Goal of the exercise: Within the following material, tally each line that contains the string "ungültig". Give the tally only.

= = = = = = =

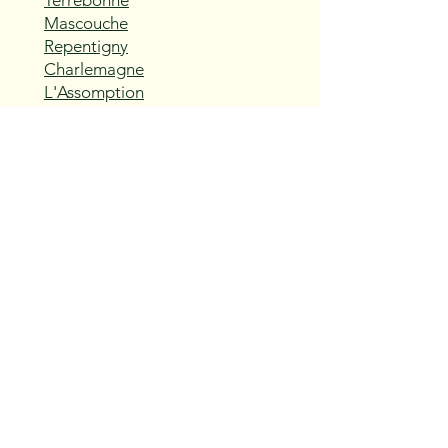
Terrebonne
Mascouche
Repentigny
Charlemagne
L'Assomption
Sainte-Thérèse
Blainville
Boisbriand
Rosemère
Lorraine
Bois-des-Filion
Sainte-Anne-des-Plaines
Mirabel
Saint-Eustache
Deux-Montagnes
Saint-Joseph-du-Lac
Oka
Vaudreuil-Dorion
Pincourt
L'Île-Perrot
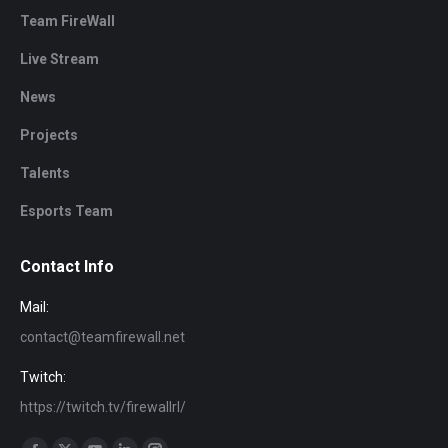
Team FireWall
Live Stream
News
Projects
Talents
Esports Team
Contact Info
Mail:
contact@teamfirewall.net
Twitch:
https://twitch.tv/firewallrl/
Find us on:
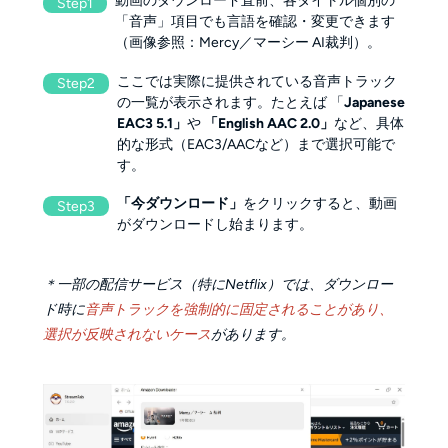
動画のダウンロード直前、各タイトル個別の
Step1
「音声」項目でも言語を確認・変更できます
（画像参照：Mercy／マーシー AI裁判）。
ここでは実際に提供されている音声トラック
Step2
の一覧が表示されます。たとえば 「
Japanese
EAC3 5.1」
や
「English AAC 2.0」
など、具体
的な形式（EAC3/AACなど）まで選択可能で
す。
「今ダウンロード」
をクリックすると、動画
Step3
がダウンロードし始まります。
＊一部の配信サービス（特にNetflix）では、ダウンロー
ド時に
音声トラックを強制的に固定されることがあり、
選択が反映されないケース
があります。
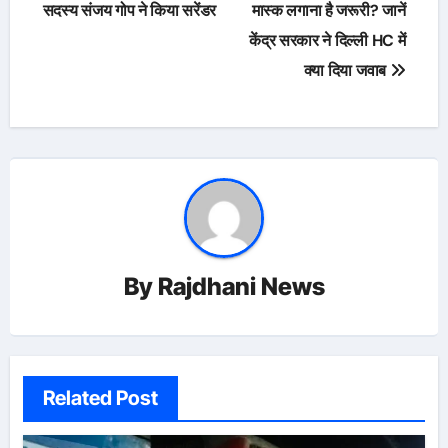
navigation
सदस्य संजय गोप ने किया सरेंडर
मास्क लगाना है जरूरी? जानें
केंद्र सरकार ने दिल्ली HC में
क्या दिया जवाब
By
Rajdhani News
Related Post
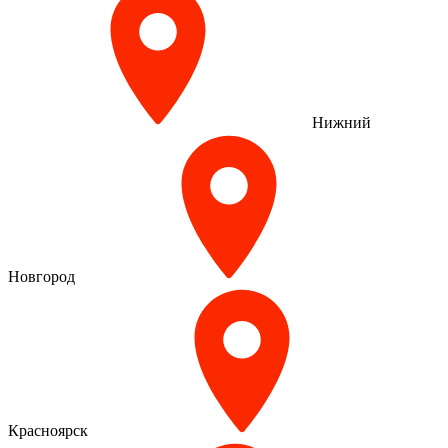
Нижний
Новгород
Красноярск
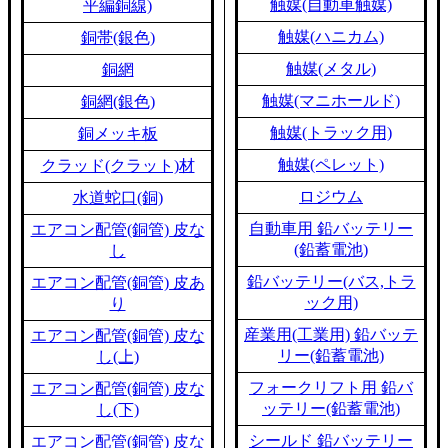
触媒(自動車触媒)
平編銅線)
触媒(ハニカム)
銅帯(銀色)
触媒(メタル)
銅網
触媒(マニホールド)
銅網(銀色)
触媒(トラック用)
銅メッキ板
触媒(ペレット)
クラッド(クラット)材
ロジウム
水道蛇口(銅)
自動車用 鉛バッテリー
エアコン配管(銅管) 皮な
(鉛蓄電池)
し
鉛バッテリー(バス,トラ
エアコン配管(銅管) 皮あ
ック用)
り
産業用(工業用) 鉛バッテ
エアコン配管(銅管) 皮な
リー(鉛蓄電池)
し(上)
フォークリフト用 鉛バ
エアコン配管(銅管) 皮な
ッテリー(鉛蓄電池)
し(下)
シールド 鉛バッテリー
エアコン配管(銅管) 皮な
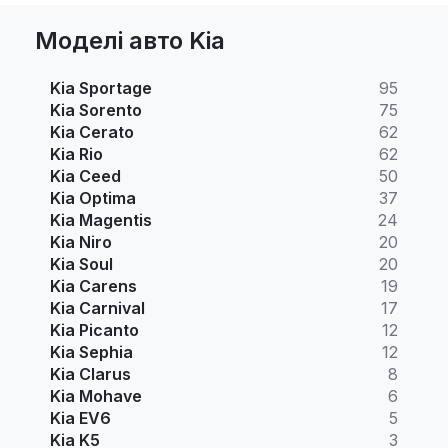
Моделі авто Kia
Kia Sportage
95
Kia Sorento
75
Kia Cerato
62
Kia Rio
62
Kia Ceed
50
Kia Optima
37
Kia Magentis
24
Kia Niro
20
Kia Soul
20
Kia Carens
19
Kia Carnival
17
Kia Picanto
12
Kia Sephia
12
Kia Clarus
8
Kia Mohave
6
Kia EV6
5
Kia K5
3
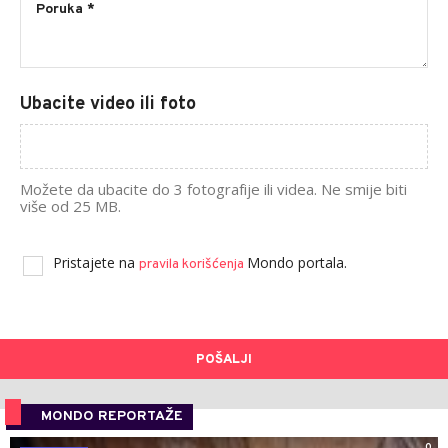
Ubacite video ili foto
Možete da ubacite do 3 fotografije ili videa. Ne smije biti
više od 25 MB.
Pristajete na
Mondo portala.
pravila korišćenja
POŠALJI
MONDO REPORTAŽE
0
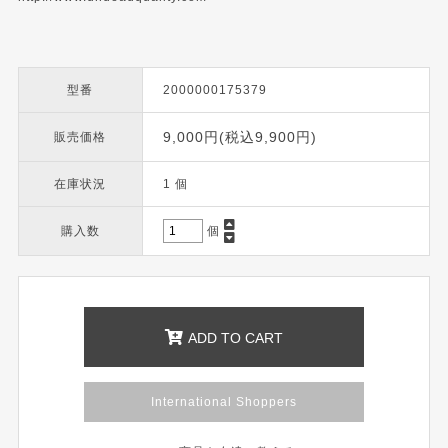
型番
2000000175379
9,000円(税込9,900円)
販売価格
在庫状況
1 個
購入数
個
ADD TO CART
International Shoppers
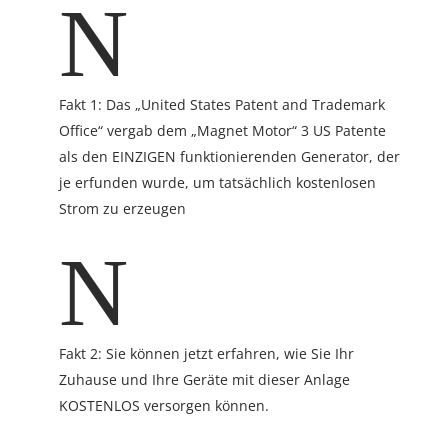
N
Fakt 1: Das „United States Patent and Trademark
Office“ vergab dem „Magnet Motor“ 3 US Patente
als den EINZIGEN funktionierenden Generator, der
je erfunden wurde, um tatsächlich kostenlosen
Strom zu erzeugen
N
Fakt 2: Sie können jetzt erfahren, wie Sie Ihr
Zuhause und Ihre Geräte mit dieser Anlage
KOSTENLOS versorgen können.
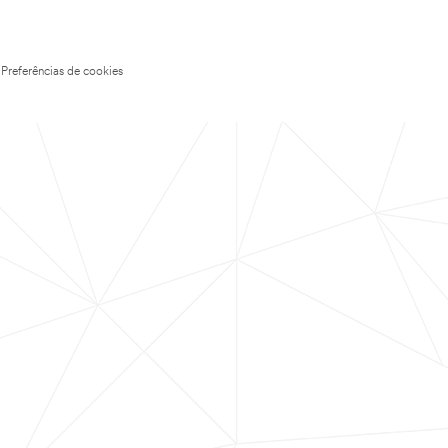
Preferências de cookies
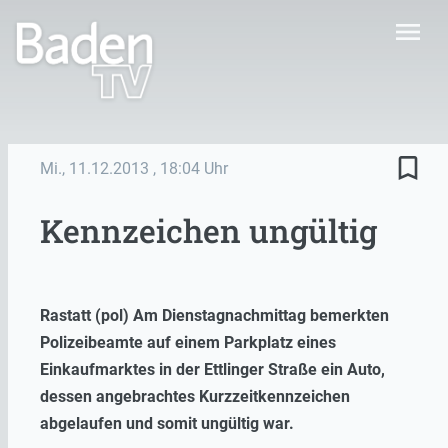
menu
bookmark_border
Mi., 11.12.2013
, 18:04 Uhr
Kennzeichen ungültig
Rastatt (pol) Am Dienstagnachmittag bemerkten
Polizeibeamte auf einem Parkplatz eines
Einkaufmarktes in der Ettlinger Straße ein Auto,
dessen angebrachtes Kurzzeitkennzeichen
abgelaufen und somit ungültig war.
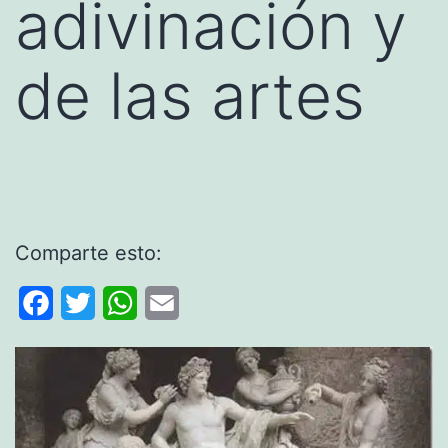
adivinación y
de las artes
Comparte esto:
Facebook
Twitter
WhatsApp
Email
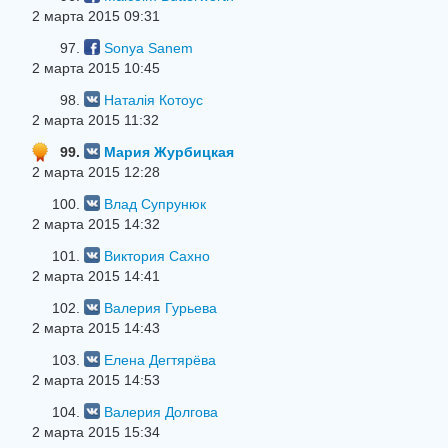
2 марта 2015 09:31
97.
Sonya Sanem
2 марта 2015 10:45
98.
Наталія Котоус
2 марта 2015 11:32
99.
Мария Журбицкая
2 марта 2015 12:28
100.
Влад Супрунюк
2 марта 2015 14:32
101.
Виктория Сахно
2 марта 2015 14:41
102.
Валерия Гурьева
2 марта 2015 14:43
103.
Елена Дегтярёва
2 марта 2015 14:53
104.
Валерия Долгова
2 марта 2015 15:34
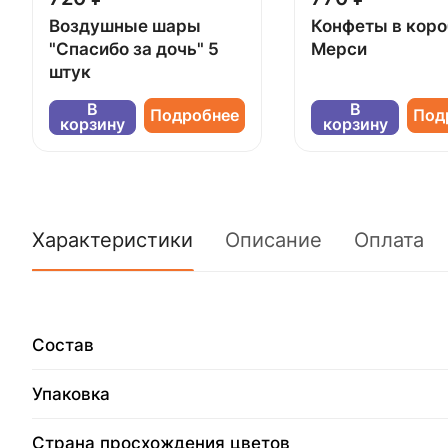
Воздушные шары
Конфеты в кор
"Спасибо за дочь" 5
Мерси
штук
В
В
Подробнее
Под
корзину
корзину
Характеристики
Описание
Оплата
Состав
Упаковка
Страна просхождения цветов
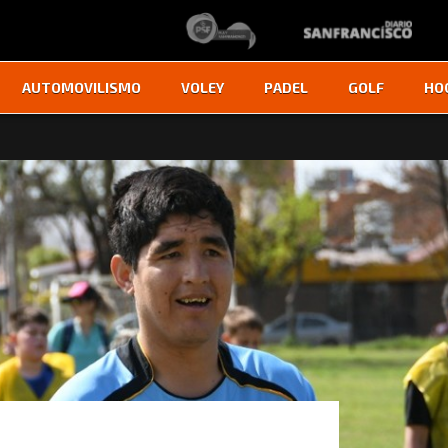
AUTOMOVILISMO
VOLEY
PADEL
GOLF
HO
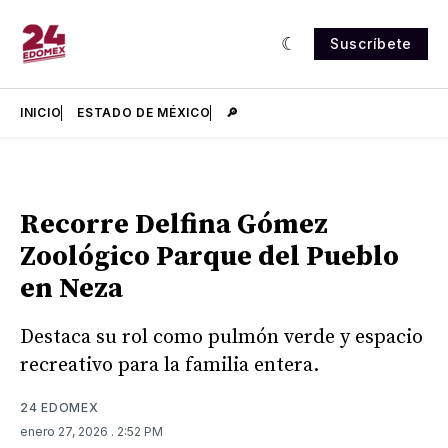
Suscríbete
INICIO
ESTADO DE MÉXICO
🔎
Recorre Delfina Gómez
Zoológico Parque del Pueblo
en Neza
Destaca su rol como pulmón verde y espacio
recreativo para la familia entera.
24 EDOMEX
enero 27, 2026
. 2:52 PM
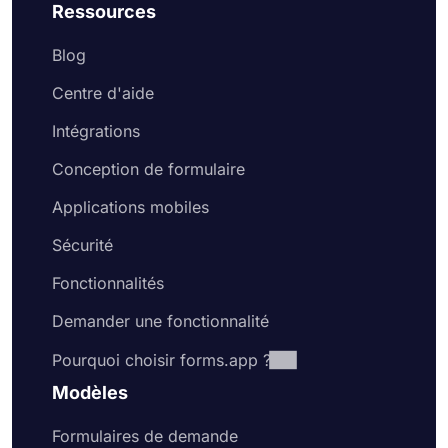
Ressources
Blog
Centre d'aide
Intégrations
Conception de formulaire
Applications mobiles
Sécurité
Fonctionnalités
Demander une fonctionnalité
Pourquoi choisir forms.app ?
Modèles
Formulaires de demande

= = = = = = =

Answer below: 2